Often I find writing to be a thoroughly unenjoyable task. It’s no wonder I haven’t published anything when I can’t finish writing anything. Even when I employ the Mashed Potato Method of fiction writing, I get stuck where I just start thinking too much. Right about step three when the writing starts getting more detail-oriented. Then the mental debates begin—about word choice, sentence order and structure, sorting through underlying meanings and symbolism that begin to surface and whether I should develop them. Completing the short story starts feeling like I am working on an assembly line gutting chickens with arthritic hands that are seizing up into in some malformed claws. Except in the case of writing it is my brain that gets knotted up.
I’ve always experienced the world like a big brain mounted on a pair of puny legs. Thinking, analyzing. Not a lot of doing. (Even when I do something, such as this web site, then it is about not doing something. The site after all, is unpublished guy, not published guy.) It is only natural that his should carry over to the my writing. What do I mean by cerebral fiction, anyway?

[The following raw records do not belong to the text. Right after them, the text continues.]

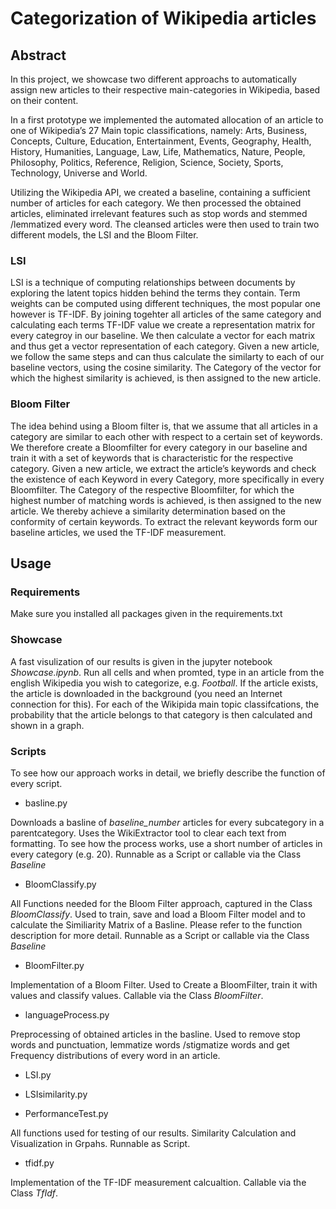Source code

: # Categorization of Wikipedia articles

## Abstract

In this project, we showcase two different approachs to automatically assign new articles to their respective main-categories in Wikipedia, based on their content.

In  a  first  prototype  we  implemented  the  automated  allocation  of  an  article  to  one  of Wikipedia’s 27 Main topic classifications, namely: Arts, Business, Concepts, Culture, Education, Entertainment, Events, Geography, Health, History, Humanities, Language, Law, Life, Mathematics, Nature, People, Philosophy, Politics, Reference, Religion, Science, Society, Sports, Technology, Universe and World.

Utilizing the Wikipedia API, we created a baseline, containing a sufficient number of articles for each category. We then processed the obtained articles, eliminated irrelevant features such as stop words and stemmed /lemmatized every word. The cleansed articles were then used to train two different models, the LSI and the Bloom Filter.

### LSI
LSI is a technique of computing relationships between documents by exploring the latent topics hidden behind the terms they contain. Term  weights  can  be  computed  using  different  techniques,  the  most popular one however is TF-IDF. By joining togehter all articles of the same category and calculating each terms TF-IDF value we create a representation matrix for every categroy in our baseline. We then calculate a vector for each matrix and thus get a vector representation of each category. Given a new article, we follow the same steps and can thus calculate the similarty to each of our baseline vectors, using the cosine similarity.  The Category of the vector for which the highest similarity is achieved, is then assigned to the new article. 

### Bloom Filter
The idea behind using a Bloom filter is, that we assume that all articles in a category are similar to each other with respect to a certain set of keywords. We therefore create a Bloomfilter for every category in our baseline and train it with a set of keywords that is characteristic for the respective category.  Given a new article, we extract the article’s keywords and check the existence of each Keyword in every Category, more specifically in every Bloomfilter.  The Category of the respective Bloomfilter, for which the highest number of matching words is achieved, is then assigned to the new article.  We  thereby achieve a similarity  determination based on the conformity of certain keywords. To extract the relevant keywords form our baseline articles, we used the TF-IDF measurement. 



## Usage 

### Requirements
Make sure you installed all packages given in the requirements.txt

### Showcase
A fast visulization of our results is given in the jupyter notebook *Showcase.ipynb*.  Run all cells and when promted, type in an article from the english Wikipedia you wish to categorize, e.g. *Football*. If the article exists, the article is downloaded in the background (you need an Internet connection for this).  For each of the Wikipida main topic classifcations, the probability that the article belongs to that category is then calculated and shown in a graph. 


### Scripts
To see how our approach works in detail, we briefly describe the function of every script.

- basline.py

Downloads  a basline of *baseline_number* articles for every subcategory in a parentcategory. Uses the  WikiExtractor tool to clear each text from formatting. To see how the process works, use a short number of articles in every category (e.g. 20). 
Runnable as a Script or callable via the Class *Baseline*

- BloomClassify.py

All Functions needed for the Bloom Filter approach, captured in the Class *BloomClassify*.
Used to train, save and load a Bloom Filter model and to calculate the Similiarity Matrix of a Basline.
Please refer to the function description for more detail.
Runnable as a Script or callable via the Class *Baseline*

- BloomFilter.py

Implementation of a Bloom Filter. Used to Create a BloomFilter, train it with values and classify values.
Callable via the Class *BloomFilter*.


- languageProcess.py

Preprocessing of obtained articles in the basline. Used to remove stop words and punctuation, lemmatize words /stigmatize words and get Frequency distributions of every word in an article.

- LSI.py


- LSIsimilarity.py


- PerformanceTest.py

All functions used for testing of our results. Similarity Calculation and  Visualization in Grpahs.
Runnable as Script.

- tfidf.py

Implementation of the TF-IDF measurement calcualtion. 
Callable via the Class *TfIdf*.

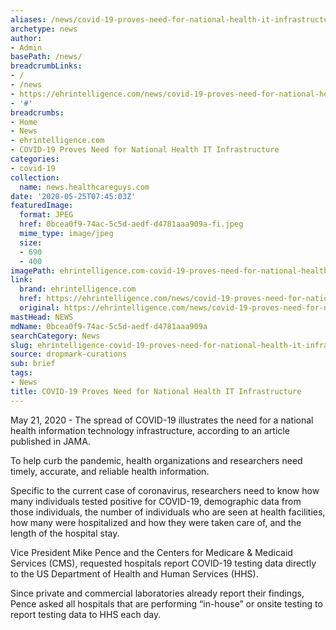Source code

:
 ```yaml
---
aliases: /news/covid-19-proves-need-for-national-health-it-infrastructure
archetype: news
author:
- Admin
basePath: /news/
breadcrumbLinks:
- /
- /news
- https://ehrintelligence.com/news/covid-19-proves-need-for-national-health-it-infrastructure
- '#'
breadcrumbs:
- Home
- News
- ehrintelligence.com
- COVID-19 Proves Need for National Health IT Infrastructure
categories:
- covid-19
collection:
  name: news.healthcareguys.com
date: '2020-05-25T07:45:03Z'
featuredImage:
  format: JPEG
  href: 0bcea0f9-74ac-5c5d-aedf-d4781aaa909a-fi.jpeg
  mime_type: image/jpeg
  size:
  - 690
  - 400
imagePath: ehrintelligence.com-covid-19-proves-need-for-national-health-it-infrastructure
link:
  brand: ehrintelligence.com
  href: https://ehrintelligence.com/news/covid-19-proves-need-for-national-health-it-infrastructure
  original: https://ehrintelligence.com/news/covid-19-proves-need-for-national-health-it-infrastructure
mastHead: NEWS
mdName: 0bcea0f9-74ac-5c5d-aedf-d4781aaa909a
searchCategory: News
slug: ehrintelligence-covid-19-proves-need-for-national-health-it-infrastructure
source: dropmark-curations
sub: brief
tags:
- News
title: COVID-19 Proves Need for National Health IT Infrastructure
---
```


May 21, 2020 - The spread of COVID-19 illustrates the need for a national health information technology infrastructure, according to an article published in JAMA.

To help curb the pandemic, health organizations and researchers need timely, accurate, and reliable health information.

Specific to the current case of coronavirus, researchers need to know how many individuals tested positive for COVID-19, demographic data from those individuals, the number of individuals who are seen at health facilities, how many were hospitalized and how they were taken care of, and the length of the hospital stay.

Vice President Mike Pence and the Centers for Medicare & Medicaid Services (CMS), requested hospitals report COVID-19 testing data directly to the US Department of Health and Human Services (HHS).

Since private and commercial laboratories already report their findings, Pence asked all hospitals that are performing “in-house” or onsite testing to report testing data to HHS each day.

I mean writing that is less plot-driven, inward-looking to the point of being turned inside out in some deconstructed contortion, and as inert as Xenon. Just what I enjoy reading. Wish I enjoyed writing it more. When I try to break out of that cerebral mold it just gets that much worse. I start to feel like I am in the tenth hour of my chicken-gutting shift. Both my hands have ceased working altogether, and I have to resort to pounding the guts out of the chicken with the sides of my hands.